-- Written problem --
Please copy the items word for word, from their first line through the line that contains "v(32.18, 15.24) *", including both.

-- Rows --
........

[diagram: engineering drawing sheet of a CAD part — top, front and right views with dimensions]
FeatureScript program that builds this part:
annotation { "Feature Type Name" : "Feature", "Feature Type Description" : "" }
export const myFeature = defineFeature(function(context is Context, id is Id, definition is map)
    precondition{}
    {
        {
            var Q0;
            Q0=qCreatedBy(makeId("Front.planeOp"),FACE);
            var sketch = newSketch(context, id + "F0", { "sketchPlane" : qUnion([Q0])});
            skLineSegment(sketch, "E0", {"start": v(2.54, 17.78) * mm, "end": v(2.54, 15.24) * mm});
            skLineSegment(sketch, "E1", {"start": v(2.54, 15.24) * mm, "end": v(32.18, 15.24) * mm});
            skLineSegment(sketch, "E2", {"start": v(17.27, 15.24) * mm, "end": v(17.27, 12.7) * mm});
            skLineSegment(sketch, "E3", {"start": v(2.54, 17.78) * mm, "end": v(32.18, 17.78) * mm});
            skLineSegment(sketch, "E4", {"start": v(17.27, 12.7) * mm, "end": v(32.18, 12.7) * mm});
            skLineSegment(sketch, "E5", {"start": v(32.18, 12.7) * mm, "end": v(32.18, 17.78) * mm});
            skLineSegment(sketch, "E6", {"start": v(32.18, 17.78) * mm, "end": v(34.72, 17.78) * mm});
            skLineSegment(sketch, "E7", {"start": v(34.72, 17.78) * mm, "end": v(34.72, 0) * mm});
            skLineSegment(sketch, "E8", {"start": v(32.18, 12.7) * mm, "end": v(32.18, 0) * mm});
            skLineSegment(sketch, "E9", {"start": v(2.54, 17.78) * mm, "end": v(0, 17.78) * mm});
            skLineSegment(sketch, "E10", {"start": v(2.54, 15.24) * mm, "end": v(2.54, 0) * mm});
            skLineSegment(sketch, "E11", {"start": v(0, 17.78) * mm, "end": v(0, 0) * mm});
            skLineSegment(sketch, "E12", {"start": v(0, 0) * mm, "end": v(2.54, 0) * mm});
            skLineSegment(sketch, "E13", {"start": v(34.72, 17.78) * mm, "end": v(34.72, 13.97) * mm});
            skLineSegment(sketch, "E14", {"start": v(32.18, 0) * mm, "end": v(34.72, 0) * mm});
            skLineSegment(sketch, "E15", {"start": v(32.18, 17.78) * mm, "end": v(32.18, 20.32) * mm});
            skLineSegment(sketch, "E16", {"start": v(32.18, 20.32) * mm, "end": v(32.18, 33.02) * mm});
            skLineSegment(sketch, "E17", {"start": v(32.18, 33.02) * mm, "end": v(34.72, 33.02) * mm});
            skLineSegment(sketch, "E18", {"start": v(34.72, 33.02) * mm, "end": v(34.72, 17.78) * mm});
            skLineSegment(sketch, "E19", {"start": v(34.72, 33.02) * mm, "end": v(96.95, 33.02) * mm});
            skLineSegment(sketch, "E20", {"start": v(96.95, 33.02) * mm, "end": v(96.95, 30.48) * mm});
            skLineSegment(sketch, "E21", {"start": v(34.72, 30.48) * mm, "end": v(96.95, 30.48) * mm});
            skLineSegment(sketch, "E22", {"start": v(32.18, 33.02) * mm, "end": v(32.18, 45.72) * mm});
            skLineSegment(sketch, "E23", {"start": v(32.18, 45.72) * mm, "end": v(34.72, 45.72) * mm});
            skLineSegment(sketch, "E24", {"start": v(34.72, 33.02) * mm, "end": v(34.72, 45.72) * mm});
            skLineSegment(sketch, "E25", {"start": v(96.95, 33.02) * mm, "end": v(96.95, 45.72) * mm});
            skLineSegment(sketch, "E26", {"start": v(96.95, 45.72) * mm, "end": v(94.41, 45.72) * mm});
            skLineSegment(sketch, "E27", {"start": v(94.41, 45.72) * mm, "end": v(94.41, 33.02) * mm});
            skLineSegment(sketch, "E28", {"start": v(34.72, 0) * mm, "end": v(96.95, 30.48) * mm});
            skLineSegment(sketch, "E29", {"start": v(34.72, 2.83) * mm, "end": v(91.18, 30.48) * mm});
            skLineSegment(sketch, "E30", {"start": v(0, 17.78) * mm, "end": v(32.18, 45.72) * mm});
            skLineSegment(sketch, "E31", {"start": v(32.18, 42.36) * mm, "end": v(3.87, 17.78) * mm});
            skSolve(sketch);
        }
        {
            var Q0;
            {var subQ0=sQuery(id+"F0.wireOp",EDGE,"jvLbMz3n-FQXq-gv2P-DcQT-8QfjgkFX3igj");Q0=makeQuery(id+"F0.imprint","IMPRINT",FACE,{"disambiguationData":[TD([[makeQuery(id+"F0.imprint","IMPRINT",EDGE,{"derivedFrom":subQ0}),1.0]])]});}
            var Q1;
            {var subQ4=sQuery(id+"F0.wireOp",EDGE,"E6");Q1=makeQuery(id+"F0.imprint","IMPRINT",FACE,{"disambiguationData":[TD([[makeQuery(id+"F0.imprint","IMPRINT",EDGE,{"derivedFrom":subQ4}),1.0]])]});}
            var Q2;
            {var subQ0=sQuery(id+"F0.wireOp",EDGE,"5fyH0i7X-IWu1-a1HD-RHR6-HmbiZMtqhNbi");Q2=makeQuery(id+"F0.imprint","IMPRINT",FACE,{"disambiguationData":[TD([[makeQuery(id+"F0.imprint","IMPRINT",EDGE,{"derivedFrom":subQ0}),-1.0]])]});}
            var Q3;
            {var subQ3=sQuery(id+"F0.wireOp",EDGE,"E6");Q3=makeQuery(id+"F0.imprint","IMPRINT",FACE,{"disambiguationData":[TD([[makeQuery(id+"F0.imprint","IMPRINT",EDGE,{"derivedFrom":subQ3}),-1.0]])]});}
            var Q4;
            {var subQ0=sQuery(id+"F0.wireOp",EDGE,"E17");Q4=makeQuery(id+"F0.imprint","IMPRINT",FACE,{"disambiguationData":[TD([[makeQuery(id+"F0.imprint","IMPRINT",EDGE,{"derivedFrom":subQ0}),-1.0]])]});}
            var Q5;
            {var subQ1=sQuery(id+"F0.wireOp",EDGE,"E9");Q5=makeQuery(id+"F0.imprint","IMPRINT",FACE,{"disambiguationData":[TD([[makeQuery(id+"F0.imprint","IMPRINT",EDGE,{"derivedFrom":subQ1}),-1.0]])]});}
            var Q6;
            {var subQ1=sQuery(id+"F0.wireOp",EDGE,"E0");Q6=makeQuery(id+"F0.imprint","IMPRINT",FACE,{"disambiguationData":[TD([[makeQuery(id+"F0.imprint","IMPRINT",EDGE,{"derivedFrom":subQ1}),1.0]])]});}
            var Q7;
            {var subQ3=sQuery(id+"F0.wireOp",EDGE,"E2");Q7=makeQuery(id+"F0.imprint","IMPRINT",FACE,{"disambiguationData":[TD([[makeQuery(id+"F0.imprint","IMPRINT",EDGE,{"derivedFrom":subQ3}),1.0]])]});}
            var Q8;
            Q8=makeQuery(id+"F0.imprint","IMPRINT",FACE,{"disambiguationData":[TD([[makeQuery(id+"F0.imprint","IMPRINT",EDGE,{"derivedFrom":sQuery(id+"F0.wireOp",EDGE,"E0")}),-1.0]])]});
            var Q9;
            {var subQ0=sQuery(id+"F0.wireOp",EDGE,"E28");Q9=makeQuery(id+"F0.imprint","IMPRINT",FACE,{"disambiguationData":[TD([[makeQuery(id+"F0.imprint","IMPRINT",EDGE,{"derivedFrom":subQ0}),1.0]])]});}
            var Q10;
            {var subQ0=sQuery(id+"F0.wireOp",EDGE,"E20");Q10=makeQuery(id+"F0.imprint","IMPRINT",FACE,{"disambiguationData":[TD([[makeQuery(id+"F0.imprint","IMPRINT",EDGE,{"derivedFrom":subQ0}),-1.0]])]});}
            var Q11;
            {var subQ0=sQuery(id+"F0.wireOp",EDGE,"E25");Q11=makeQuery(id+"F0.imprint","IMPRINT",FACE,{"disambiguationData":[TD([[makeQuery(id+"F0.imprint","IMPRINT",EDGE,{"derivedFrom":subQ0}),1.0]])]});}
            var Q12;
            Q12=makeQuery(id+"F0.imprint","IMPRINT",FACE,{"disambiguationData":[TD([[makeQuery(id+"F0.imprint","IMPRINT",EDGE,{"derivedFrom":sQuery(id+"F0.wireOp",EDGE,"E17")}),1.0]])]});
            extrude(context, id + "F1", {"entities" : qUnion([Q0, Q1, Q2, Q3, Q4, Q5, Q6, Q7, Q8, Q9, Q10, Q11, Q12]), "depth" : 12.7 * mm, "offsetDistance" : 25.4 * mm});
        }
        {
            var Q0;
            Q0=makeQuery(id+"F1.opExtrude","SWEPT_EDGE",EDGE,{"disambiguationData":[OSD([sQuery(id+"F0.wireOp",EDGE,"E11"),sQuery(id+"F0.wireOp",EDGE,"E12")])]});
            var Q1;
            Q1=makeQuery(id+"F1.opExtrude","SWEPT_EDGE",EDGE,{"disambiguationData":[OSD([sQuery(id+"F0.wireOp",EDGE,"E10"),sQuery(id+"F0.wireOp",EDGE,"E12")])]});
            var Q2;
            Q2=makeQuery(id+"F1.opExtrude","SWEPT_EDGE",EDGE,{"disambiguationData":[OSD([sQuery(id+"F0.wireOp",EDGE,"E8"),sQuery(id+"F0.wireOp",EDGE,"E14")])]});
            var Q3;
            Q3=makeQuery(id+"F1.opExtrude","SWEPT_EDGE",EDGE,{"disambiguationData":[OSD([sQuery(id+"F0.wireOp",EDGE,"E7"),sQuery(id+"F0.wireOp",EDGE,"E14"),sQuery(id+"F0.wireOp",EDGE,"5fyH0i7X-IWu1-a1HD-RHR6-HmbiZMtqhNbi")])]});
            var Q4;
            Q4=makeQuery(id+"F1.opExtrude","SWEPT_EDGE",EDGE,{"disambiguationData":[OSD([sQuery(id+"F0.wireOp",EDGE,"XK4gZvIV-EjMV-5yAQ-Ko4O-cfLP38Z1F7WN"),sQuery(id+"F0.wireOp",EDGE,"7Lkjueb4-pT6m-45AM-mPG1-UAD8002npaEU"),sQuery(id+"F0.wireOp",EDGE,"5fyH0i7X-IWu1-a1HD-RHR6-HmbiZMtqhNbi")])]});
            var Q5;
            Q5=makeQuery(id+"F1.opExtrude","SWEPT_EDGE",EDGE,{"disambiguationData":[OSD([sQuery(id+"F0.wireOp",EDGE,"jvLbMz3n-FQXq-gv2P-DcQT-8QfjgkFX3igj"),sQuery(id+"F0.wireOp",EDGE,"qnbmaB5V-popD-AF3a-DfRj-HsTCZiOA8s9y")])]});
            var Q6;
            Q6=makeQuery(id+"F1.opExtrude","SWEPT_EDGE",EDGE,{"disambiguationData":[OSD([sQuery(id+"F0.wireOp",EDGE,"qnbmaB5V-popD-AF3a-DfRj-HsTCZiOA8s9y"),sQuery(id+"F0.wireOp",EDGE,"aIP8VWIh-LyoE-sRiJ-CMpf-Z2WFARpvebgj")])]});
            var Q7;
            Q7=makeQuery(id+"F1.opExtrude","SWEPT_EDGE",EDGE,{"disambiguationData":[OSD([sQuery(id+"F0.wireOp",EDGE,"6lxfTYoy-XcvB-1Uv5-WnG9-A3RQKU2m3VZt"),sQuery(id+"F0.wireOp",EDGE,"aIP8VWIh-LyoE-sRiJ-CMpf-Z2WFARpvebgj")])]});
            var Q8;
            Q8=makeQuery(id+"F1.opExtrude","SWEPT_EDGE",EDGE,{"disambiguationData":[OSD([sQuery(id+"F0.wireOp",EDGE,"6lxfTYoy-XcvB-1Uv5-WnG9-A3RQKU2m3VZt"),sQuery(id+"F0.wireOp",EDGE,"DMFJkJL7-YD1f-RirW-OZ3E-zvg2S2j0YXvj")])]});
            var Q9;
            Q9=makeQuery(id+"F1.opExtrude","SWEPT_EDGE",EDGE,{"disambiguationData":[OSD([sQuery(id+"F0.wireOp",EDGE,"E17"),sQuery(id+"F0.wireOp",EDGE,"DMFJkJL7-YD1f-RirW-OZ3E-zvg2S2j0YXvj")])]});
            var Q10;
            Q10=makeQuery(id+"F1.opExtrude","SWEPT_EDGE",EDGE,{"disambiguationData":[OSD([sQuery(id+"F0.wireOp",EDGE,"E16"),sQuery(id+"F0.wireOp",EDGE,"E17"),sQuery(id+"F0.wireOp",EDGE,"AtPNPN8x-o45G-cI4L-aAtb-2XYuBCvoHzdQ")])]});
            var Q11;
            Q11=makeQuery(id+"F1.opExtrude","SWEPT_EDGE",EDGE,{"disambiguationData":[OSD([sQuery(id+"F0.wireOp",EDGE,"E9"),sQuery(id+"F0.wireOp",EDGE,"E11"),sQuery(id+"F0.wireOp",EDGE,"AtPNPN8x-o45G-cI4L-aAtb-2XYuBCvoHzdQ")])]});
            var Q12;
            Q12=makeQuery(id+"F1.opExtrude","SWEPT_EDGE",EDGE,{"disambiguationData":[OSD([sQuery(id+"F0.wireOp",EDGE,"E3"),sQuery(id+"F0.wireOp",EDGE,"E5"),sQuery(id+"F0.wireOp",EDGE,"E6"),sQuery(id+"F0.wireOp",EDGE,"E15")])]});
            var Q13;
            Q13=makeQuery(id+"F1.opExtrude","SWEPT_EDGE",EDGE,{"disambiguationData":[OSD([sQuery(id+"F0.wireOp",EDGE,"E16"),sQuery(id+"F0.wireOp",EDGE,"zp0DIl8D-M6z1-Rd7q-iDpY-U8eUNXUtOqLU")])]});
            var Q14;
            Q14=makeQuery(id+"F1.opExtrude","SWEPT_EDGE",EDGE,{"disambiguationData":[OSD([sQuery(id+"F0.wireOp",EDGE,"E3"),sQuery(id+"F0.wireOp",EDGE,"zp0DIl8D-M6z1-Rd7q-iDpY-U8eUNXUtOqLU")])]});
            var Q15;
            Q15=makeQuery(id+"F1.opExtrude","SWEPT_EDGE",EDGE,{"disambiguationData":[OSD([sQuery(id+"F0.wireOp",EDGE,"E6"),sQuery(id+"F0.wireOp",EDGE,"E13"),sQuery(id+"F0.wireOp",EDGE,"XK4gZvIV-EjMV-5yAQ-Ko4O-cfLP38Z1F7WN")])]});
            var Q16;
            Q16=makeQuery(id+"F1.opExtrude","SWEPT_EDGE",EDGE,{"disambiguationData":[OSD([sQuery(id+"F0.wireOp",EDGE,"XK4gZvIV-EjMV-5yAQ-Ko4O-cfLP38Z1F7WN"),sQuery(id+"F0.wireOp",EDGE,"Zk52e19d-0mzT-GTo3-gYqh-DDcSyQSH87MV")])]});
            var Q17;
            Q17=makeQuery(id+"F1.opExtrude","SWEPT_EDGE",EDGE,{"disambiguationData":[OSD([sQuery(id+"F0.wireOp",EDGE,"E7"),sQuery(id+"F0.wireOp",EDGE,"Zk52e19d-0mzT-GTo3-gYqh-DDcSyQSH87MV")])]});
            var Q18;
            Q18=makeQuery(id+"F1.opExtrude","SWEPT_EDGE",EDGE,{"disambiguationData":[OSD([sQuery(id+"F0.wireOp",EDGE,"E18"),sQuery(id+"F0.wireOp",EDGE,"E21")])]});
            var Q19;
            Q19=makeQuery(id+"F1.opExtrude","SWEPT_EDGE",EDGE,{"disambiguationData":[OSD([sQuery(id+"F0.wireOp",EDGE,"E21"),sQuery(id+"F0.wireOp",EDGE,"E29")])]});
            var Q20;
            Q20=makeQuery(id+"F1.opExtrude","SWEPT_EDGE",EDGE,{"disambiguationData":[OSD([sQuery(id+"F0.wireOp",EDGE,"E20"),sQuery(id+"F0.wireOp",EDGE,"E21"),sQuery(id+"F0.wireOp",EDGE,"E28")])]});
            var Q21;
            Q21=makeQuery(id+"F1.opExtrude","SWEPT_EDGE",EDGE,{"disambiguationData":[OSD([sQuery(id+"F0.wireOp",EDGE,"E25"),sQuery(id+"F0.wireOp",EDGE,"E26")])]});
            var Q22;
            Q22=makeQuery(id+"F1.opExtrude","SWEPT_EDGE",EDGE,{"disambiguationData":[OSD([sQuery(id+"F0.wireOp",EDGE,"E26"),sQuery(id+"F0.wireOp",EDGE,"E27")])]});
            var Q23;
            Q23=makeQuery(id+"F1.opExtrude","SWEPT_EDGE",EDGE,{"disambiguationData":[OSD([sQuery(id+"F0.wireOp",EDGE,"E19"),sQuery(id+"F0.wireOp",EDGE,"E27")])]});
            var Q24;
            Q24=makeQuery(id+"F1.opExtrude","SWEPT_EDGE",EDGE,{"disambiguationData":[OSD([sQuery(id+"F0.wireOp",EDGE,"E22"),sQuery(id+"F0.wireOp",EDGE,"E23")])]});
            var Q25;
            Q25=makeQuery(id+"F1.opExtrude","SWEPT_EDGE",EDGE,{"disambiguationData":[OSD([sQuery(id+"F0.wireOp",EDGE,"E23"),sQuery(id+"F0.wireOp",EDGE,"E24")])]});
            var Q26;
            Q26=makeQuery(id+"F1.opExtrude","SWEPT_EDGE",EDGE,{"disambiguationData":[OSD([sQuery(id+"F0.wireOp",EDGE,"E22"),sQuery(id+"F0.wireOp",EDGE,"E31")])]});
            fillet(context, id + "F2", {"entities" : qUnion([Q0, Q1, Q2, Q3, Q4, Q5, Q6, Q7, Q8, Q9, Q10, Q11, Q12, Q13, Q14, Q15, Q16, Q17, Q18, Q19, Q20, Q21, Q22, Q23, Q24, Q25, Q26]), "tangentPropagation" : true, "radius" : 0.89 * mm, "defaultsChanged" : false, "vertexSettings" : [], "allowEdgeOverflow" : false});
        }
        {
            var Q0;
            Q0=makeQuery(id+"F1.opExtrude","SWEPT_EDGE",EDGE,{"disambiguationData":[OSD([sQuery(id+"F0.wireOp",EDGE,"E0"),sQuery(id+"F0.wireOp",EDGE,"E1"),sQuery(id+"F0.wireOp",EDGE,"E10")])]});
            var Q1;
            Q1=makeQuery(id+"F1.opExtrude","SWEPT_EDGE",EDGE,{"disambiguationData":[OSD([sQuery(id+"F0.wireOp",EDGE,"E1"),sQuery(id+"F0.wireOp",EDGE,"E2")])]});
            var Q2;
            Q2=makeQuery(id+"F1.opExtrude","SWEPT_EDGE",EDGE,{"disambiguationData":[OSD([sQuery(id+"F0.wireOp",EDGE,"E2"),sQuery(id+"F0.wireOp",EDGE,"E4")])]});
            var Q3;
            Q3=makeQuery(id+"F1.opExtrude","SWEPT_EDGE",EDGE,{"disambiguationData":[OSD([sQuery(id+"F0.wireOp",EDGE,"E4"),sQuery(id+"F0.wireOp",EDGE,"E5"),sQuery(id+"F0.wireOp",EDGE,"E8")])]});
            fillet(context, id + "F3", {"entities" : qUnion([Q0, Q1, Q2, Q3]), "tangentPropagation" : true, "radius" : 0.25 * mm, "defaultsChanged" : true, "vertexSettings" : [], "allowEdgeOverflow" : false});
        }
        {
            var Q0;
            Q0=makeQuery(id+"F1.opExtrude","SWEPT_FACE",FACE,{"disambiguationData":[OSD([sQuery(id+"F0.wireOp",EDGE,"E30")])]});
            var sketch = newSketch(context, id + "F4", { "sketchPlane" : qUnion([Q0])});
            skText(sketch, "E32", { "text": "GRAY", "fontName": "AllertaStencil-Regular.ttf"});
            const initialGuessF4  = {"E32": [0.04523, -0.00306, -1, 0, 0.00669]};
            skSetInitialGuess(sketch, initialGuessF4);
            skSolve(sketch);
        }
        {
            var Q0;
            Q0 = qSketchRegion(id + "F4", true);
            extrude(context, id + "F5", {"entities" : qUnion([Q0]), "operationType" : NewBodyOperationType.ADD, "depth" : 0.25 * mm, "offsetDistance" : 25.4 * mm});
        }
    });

........

-- Output of the task --
[diagram: engineering drawing sheet of a CAD part — top, front and right views with dimensions]
FeatureScript program that builds this part:
annotation { "Feature Type Name" : "Feature", "Feature Type Description" : "" }
export const myFeature = defineFeature(function(context is Context, id is Id, definition is map)
    precondition{}
    {
        {
            var Q0;
            Q0=qCreatedBy(makeId("Front.planeOp"),FACE);
            var sketch = newSketch(context, id + "F0", { "sketchPlane" : qUnion([Q0])});
            skLineSegment(sketch, "E0", {"start": v(2.54, 17.78) * mm, "end": v(2.54, 15.24) * mm});
            skLineSegment(sketch, "E1", {"start": v(2.54, 15.24) * mm, "end": v(32.18, 15.24) * mm});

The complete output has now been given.